• [SELECTED TEXT]
________________

7 hours? (Score:4, Interesting)
It's worse than you think. Even if you have a place to back it up, the I/O rates on modern HDs aren't increasing nearly as fast as capacity. Reading at top speed, it would take almost 7 hours to pull all the data off this drive, even if you have someplace to put it. Similarly, if you're using it as part of a RAID set, it'll take that long to rebuild if you have a failure.
Pretty soon the MTBF on these drives will be a significant fraction of (capacity)/(read rate); that will make for fun all around.
32MB On Disk Cache (Score:4, Interesting)
I was thinking about this the other day, but, does the 32MB on disk cache really matter?
Think of it this way: the Linux kernel does disk caching with my free RAM (which I generally have more than 32MB of) according to some reasonable locality scheme (LRU or something).

________________

• [EXTRACTED RECORDS]
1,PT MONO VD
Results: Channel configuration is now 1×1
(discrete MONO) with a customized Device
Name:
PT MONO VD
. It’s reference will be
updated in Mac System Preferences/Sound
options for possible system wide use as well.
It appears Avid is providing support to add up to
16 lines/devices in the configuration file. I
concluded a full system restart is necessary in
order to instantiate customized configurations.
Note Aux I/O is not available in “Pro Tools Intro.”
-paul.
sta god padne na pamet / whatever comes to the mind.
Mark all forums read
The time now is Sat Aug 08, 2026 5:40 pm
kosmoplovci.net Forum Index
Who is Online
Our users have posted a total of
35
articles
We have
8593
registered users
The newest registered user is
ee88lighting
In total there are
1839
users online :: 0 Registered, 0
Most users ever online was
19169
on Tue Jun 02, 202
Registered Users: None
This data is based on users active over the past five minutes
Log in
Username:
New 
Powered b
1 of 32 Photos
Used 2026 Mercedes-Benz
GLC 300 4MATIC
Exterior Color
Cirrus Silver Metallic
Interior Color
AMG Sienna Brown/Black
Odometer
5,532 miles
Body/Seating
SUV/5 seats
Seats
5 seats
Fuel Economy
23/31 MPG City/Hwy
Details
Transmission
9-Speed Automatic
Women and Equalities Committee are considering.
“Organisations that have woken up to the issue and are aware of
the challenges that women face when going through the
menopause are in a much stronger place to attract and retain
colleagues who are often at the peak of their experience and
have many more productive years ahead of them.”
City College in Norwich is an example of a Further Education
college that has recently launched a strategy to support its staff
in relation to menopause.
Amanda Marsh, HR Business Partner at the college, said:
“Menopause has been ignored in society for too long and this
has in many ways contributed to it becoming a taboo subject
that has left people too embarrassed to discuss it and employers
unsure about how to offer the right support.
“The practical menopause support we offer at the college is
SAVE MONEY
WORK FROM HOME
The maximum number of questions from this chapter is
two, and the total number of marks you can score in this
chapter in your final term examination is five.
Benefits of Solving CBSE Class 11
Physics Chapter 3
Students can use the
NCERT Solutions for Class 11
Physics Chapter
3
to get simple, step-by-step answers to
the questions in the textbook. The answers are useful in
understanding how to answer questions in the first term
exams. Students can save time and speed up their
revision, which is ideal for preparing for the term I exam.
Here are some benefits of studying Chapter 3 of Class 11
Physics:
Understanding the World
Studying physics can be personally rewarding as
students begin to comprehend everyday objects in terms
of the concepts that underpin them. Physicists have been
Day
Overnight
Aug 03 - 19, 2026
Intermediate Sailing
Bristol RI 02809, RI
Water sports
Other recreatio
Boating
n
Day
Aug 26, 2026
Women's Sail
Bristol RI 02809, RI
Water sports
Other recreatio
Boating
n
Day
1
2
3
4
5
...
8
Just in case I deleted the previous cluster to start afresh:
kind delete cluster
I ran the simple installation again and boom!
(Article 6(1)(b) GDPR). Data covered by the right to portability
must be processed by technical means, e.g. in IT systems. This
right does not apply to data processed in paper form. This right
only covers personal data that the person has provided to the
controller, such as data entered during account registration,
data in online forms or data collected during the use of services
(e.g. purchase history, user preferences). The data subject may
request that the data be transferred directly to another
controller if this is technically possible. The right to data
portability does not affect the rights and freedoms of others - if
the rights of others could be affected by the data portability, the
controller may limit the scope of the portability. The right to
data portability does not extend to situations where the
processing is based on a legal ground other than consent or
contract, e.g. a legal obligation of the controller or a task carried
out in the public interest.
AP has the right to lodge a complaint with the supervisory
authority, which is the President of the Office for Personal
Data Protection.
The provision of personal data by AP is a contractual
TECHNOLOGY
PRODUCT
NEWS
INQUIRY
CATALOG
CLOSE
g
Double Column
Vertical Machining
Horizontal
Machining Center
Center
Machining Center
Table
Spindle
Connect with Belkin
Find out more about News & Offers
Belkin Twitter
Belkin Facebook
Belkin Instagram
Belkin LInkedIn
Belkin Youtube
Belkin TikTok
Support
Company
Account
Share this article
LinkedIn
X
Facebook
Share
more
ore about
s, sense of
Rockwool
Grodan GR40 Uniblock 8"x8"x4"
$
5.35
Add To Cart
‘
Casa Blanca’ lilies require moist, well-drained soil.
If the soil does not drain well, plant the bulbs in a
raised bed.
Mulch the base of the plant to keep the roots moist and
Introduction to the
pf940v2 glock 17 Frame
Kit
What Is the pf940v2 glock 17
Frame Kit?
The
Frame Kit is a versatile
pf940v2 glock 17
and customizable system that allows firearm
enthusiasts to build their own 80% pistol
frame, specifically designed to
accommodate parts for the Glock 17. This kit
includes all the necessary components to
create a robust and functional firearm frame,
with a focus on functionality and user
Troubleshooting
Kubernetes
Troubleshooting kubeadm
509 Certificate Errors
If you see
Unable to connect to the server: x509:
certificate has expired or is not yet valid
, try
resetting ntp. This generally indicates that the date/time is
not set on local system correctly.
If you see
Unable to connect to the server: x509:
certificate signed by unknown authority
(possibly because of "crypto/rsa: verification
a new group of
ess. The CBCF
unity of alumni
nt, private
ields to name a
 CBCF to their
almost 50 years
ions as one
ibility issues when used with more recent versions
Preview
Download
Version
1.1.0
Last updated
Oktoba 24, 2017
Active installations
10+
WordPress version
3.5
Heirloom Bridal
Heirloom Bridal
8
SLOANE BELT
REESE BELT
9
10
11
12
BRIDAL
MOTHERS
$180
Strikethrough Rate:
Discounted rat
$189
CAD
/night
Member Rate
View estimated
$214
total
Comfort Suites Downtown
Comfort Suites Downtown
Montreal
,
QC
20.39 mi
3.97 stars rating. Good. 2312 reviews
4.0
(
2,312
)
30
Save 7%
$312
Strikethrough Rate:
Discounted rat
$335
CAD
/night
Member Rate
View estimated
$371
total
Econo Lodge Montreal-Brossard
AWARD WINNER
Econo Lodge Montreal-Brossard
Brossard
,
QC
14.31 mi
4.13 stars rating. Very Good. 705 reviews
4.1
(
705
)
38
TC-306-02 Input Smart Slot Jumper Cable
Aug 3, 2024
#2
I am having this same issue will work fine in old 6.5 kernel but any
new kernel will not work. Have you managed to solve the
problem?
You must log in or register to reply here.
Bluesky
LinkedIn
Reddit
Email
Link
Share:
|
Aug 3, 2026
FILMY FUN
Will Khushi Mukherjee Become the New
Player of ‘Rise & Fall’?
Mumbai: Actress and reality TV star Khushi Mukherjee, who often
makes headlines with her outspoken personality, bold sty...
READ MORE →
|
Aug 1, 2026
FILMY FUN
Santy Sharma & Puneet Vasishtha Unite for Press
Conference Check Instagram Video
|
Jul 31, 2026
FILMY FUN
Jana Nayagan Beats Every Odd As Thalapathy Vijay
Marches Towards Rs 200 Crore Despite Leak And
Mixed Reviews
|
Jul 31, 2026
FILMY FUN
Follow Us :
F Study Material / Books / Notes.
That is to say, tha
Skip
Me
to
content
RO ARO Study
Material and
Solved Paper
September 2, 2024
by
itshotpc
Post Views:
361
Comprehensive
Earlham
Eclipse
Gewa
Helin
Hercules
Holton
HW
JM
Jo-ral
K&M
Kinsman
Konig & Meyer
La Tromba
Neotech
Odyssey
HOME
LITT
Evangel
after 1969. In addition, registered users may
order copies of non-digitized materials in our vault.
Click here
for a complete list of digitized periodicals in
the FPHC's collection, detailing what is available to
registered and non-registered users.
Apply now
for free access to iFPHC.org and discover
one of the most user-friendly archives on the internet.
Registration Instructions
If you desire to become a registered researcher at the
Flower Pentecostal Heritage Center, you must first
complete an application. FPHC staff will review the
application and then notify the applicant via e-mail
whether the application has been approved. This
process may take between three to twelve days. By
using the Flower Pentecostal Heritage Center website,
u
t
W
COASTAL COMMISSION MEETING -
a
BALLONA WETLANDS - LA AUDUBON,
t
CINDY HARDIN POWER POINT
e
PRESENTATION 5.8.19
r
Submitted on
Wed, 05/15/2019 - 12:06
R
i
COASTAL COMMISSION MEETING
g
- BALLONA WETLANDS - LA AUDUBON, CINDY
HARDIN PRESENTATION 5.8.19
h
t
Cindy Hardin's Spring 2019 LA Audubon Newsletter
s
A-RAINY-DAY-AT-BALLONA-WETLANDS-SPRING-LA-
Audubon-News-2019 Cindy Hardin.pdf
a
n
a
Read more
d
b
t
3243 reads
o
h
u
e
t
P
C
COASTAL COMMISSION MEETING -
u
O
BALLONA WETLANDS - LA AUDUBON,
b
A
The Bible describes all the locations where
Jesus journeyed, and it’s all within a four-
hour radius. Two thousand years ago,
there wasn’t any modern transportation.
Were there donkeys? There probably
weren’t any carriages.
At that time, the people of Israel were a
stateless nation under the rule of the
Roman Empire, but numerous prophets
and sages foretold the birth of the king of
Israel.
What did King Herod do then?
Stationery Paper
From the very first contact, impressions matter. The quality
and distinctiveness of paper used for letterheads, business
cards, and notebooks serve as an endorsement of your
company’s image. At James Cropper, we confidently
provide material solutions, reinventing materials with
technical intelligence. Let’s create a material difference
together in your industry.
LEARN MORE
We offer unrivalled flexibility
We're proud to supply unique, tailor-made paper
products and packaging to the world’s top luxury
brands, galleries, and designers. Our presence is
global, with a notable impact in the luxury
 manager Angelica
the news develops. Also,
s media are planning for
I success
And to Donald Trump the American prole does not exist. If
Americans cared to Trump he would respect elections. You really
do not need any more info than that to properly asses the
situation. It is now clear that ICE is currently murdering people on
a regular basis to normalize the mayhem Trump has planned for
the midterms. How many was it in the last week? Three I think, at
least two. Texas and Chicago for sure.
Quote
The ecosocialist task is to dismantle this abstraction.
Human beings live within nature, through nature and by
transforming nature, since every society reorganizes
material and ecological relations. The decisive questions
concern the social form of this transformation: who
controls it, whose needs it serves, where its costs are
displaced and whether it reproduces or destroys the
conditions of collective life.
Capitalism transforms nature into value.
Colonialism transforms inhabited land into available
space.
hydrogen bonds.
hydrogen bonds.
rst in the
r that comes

________________

• [ASSIGNED TASK]
In the hard drive thread, roughly how long would it take to read all the data off the drive at top speed?

• [WRITTEN RESPONSE]
Almost 7 hours.